BRUSHED MOTORS VS BRUSHLESS MOTORS
Brushless motors have become the industry standard in multirotor applications, and for good reason. Compared to their brushed counterparts, brushless motors are more powerful, more efficient and more significantly longer-lasting.
The multirotor industry has moved away from brushed motors for several reasons. Brushed motors, which utilize sacrificial contact brushes for operation, offer the benefit of very simple control and cheap electronics. On the other hand, they tend to require frequent maintenance and eventually wear-out, as the brushes must be cleaned and replaced for optimal operation, and are not favorable in situations requiring high torque. As speed increases so do brush friction and wear speed – significantly reducing overall efficiency, and wasting more energy as heat than generating the desired output, torque.
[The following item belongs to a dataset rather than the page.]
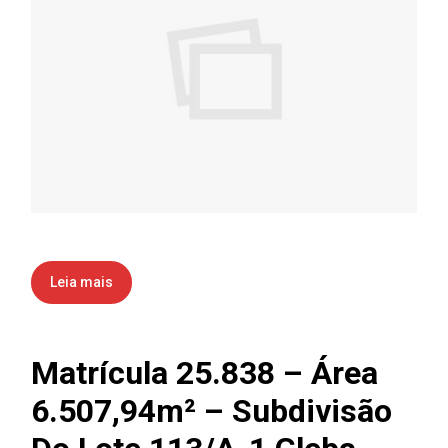
Leia mais
Matrícula 25.838 – Área
6.507,94m² – Subdivisão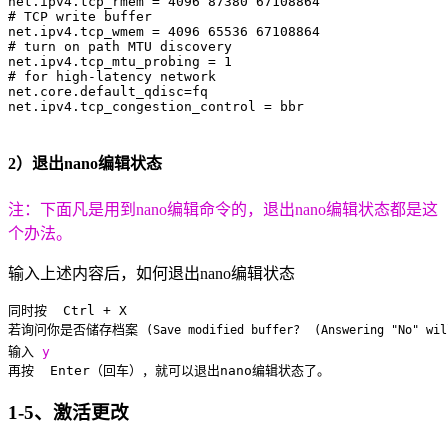
net.ipv4.tcp_rmem = 4096 87380 67108864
Other limitations of brushed motors include:
Inadequate heat dissipation caused by rotor design limitations
Low-speed range due to limitations imposed by the brushes
Electromagnetic interference (EMF noise) generated by brush arcing
Brushless motors solve the limitations of brushed motors, providing much higher output power, smaller size and weight, better heat dissipation and efficiency, wider operating speed ranges, and very low electrical noise operation.
When it comes to torque and power, brushless motors can’t be beat. While brushed motors have difficulties maintaining torque at varying speeds, brushless motors thrive and continue to improve with newer motor-control algorithms. Additionally, brushless motors have no electrical contacts designed for wear, providing the greatest advantage in reliability and required maintenance.